Well, like I said, I'm addicted to collecting domains, so I just got scent-addicts.club if anyone is interested in a free email box there.


----------



## Hazel (Jul 11, 2014)

IrishLass said:


> Maybe we could start a thread for people who aren't able to join TheScentReviewBoard where they could post their requests for reviews of whatever scent they'd like to look into, and then the fellow members here who do have access to the SRB can look to see if there is a review for it and post whether the reviewers thought it to be a problematic FO or not? Just a suggestion.
> IrishLass



Good suggestion. Someone could start one in this subforum and I could make it a sticky. Just title it "Fragrance Reviews" or something similar.

There is also the FO chart which I think has been neglected for quite awhile.


----------



## LBussy (Jul 11, 2014)

Oh ... try this maybe?:



> To send a text, picture, or video message to an AT&T wireless device from your email:
> 
> Text message: Address your email to the recipient's 10-digit wireless phone number, followed by @txt.att.net, for example, [email protected].
> Picture or video message: Address your email to the recipient's 10-digit wireless phone number, followed by @mms.att.net, for example, [email protected].
> Don't include dashes or spaces in between the numbers.

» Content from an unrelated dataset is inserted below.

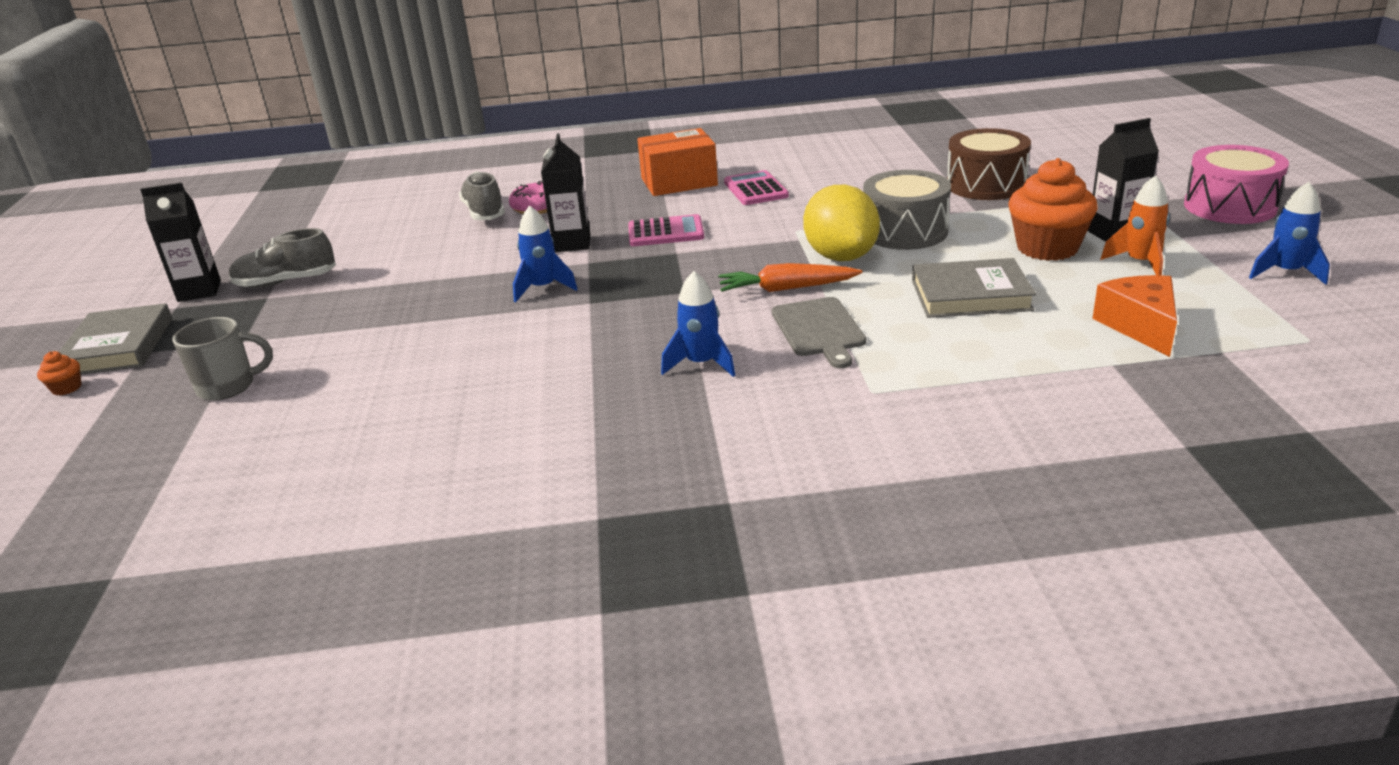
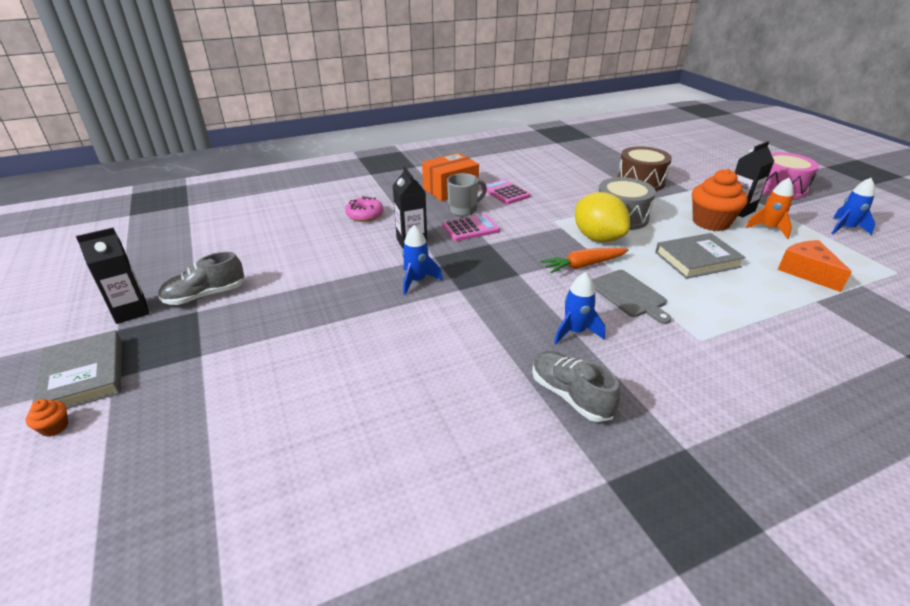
camera: 20 degrees left, 5 degrees up
(228, 387) = (216, 403): grey mug -> grey mug (463, 210)
(484, 212) = (328, 222): grey shoe -> grey shoe (570, 395)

Source: http://www.att.com/esupport/article.jsp?sid=KB63037&cv=820#fbid=BbkTmjltrYD



grayceworks said:


> Well, like I said, I'm addicted to collecting domains, so I just got scent-addicts.club if anyone is interested in a free email box there.


That's awesome.  I've been cutting back because the renewal fees were getting ridiculous.


----------



## grayceworks (Jul 11, 2014)

Omg, I know right? I think between all my stuff, it ends up about 300 per year. Some are clients sites that they pay me to maintain and host, some are family members, some are from my now-defunct-after-15yrs design business, and some are just because I'm greedy...

And now ya'll can benefit from my greediness as I have about a hundred or so free mailboxes available, on a fun domain name


----------



## newbie (Jul 12, 2014)

Is there some reason the FO chart cannot be made into a sticky? It would be far more readily accessible to members and there could be more contributions, which would only make it more valuable.

This is the same as the one you referenced, Hazel.

https://docs.google.com/spreadsheet...authkey=CMTEtswL&hl=en&authkey=CMTEtswL#gid=0


----------



## grayceworks (Jul 12, 2014)

That would be great too! To have our forum's as a sticky. Yes! Please? And ya'll know where to find me if ya want an email address in addition.


----------



## Hazel (Jul 12, 2014)

newbie said:


> Is there some reason the FO chart cannot be made  into a sticky? It would be far more readily accessible to members and  there could be more contributions, which would only make it more  valuable.https://docs.google.com/spreadsheet...authkey=CMTEtswL&hl=en&authkey=CMTEtswL#gid=0



I don't know how to make the chart itself a sticky but I can stick a post with the address to it. 




grayceworks said:


> That would be great too! To have our forum's as a sticky. Yes! Please? And ya'll know where to find me if ya want an email address in addition.



What forum as a sticky? Did I miss something? I'm sorry but it's late and I'm brain dead.


----------



## grayceworks (Jul 12, 2014)

I meant our forum's FO chart, or the link to it, is what I meant.


----------



## Hazel (Jul 12, 2014)

Okay, I know what you mean now. 

I already made a sticky.


----------



## HoneyLady (Jul 12, 2014)

Thx, LBussy!

 Doesn't work to a hotspot device.  I know what they SAY, then there is what works. :???:

 But it was a good idea, and I appreciate the assist! 

 {Hugs}

 ~HoneyLady~


----------